Specializes in OR, Nursing Professional Development.

I know the ICU in my facility is using them. No idea about other facilities. I don't work in the ICU (I'm OR), but having used the wipes on occasion, I think they're pretty useless as the only cleaning option. Traditional bed bath supplement for infection control I can see.

Specializes in CRNA.

We use them in all of our ICU's. Med Surg, Burn, and CV.

We use them in my ICU. With that being said, I rarely use that as the ONLY​ means for bathing my patients. Typically I will do a soap and water bed bath, then CHG wipes, followed up with lotion. They have been proven to prevent infections, and keep the bad bacteria on the skin at bay for up to 72 hours when used appropriately. I think they are very drying though, and my skin would be on fire if I bathed with them daily!

Specializes in ICU.

Yep, we use the CHG baths. They took away our bath basins so there are no more soap and water baths unless you want to do them out of a bedpan, which is awkward if the patient is alert. We have some non-CHG wipes for the sensitive areas, but the CHG ones are used everywhere else.

Studies have shown that patients who are bathed with with just soap/water versus just CHG wipes are 1.5 times more likely to acquire MRSA.

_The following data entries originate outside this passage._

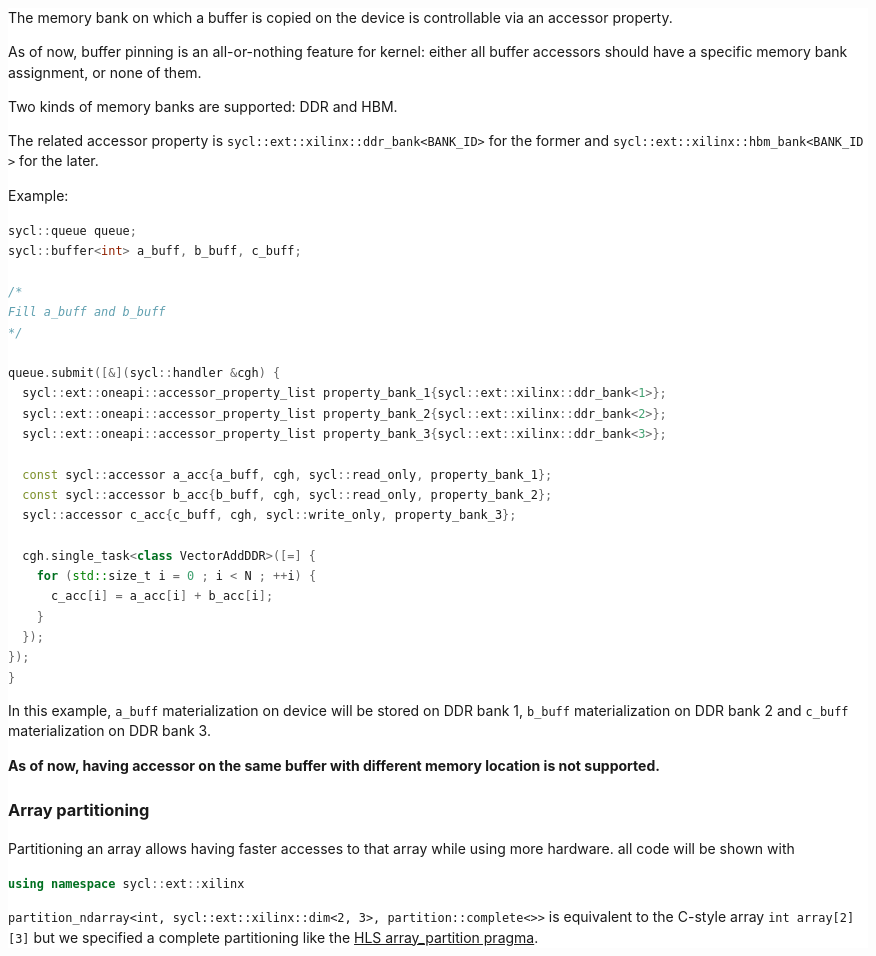 The memory bank on which a buffer is copied on the device is
controllable via an accessor property.

As of now, buffer pinning is an all-or-nothing feature for kernel: either all 
buffer accessors should have a specific memory bank assignment, or none of them.

Two kinds of memory banks are supported: DDR and HBM.

The related accessor property is `sycl::ext::xilinx::ddr_bank<BANK_ID>` for the
former and `sycl::ext::xilinx::hbm_bank<BANK_ID>` for the later.

Example:

```cpp
sycl::queue queue;
sycl::buffer<int> a_buff, b_buff, c_buff;

/*
Fill a_buff and b_buff
*/

queue.submit([&](sycl::handler &cgh) {
  sycl::ext::oneapi::accessor_property_list property_bank_1{sycl::ext::xilinx::ddr_bank<1>};
  sycl::ext::oneapi::accessor_property_list property_bank_2{sycl::ext::xilinx::ddr_bank<2>};
  sycl::ext::oneapi::accessor_property_list property_bank_3{sycl::ext::xilinx::ddr_bank<3>};

  const sycl::accessor a_acc{a_buff, cgh, sycl::read_only, property_bank_1};
  const sycl::accessor b_acc{b_buff, cgh, sycl::read_only, property_bank_2};
  sycl::accessor c_acc{c_buff, cgh, sycl::write_only, property_bank_3};

  cgh.single_task<class VectorAddDDR>([=] {
    for (std::size_t i = 0 ; i < N ; ++i) {
      c_acc[i] = a_acc[i] + b_acc[i];
    }
  });
});
}

```

In this example, `a_buff` materialization on device will be stored on DDR
bank 1, `b_buff` materialization on DDR bank 2 and `c_buff` materialization on
DDR bank 3.

**As of now, having accessor on the same buffer with different memory location is not supported.**

### Array partitioning

Partitioning an array allows having faster accesses to that array while using more hardware.
all code will be shown with
```cpp
using namespace sycl::ext::xilinx
```

`partition_ndarray<int, sycl::ext::xilinx::dim<2, 3>, partition::complete<>>` is equivalent to the C-style array `int array[2][3]` but we specified a complete partitioning like the [HLS array_partition pragma](https://www.xilinx.com/htmldocs/xilinx2021_1/vitis_doc/hls_pragmas.html#gle1504034361378).
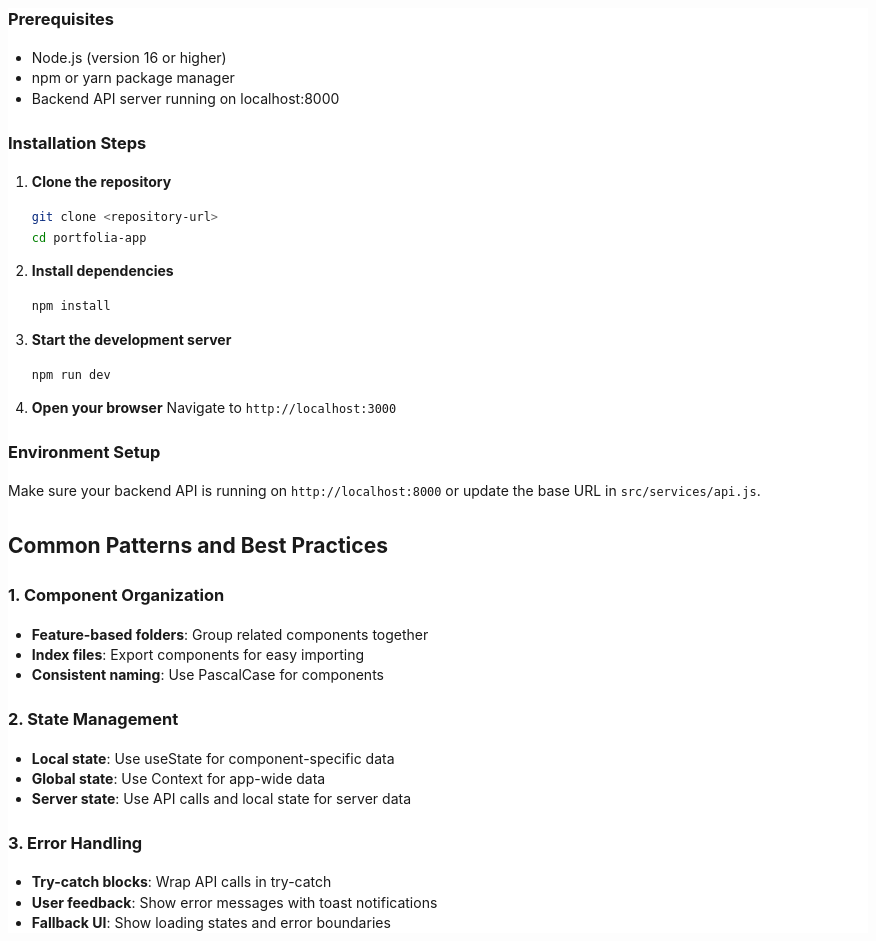 ### Prerequisites

- Node.js (version 16 or higher)
- npm or yarn package manager
- Backend API server running on localhost:8000

### Installation Steps

1. **Clone the repository**

   ```bash
   git clone <repository-url>
   cd portfolia-app
   ```

2. **Install dependencies**

   ```bash
   npm install
   ```

3. **Start the development server**

   ```bash
   npm run dev
   ```

4. **Open your browser**
   Navigate to `http://localhost:3000`

### Environment Setup

Make sure your backend API is running on `http://localhost:8000` or update the base URL in `src/services/api.js`.

## Common Patterns and Best Practices

### 1. Component Organization

- **Feature-based folders**: Group related components together
- **Index files**: Export components for easy importing
- **Consistent naming**: Use PascalCase for components

### 2. State Management

- **Local state**: Use useState for component-specific data
- **Global state**: Use Context for app-wide data
- **Server state**: Use API calls and local state for server data

### 3. Error Handling

- **Try-catch blocks**: Wrap API calls in try-catch
- **User feedback**: Show error messages with toast notifications
- **Fallback UI**: Show loading states and error boundaries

http://www.australiancriticalcare.com/article/S1036-7314(13)00127-6/pdf

Chlorhexidine Gluconate Bathing to Reduce Methicillin-Resistant Staphylococcus aureus Acquisition

Specializes in Pediatrics, Women’s Health.

We have done this for a few years now in all of our ICUs.

All of our patients have a CHG bed bath every day. We don't use the wipes. We use a new bath basin and wash cloths, and each patient has a foaming CHG soap dispenser. That is used throughout all the ICUs in our hospital, including the PCU, and it's also ordered for certain at-risk patients.

Our ICU has been using the packaged CHG wipes for several years. The patients are to have a wipe-down with the packaged CHG wipes at least once a day. If the patient has been incontinent, or there is a larger mess to clean up, then washcloths with plain water are to be used... no basins. You can wet the wash cloths, and pile them on a towel. The wipes can be used to also clean off foley caths and any tube/line/wire resting on the patient and extending out from the patient. The CHG binds to the skin. Using soap washes it off and reduced its effectiveness. Soaps and lotions create a barrier on the skin that prevent the CHG from binding to the skin. If lotions are to be used, they are to be applied after the CHG, and are to be deemed CHG compatible. The CHG bathing has been shown to decrease infection rates, including c-diff. The CHG does not kill the c-diff, but nonetheless, the CHG use has decreased c-diff rates in hospitals, especially if used hospital-wide. We just went through re-evaluating our packaged CHG wipes vs. using a CHG foam to be used while bathing with other pre-packaged bath wipes (cost saving potential). We decided to stay with the wipes, as there is a specific CHG dose with the wipes, and this would not be consistent with the foam soap. Also, the foam soap could encourage basin use again.

Specializes in SICU, trauma, neuro.

I've worked in my ICU for 3 yrs, and we have been using the wipes at least that long, once a day, or PM before/AM of if pt going to the OR.

We have a CHG-compatible body wash for an actual bed bath (my manager always says "those wipes are not a bath.") We follow that with the CHG wipes.

Specializes in Critical Care.

We use the CHG wipes, and are also starting to move away from calling them a "bath."

Specializes in ER, Trauma, Med-Surg/Tele, LTC.

At the LTACH I work we use them on ICU and Med-Surg patients alike.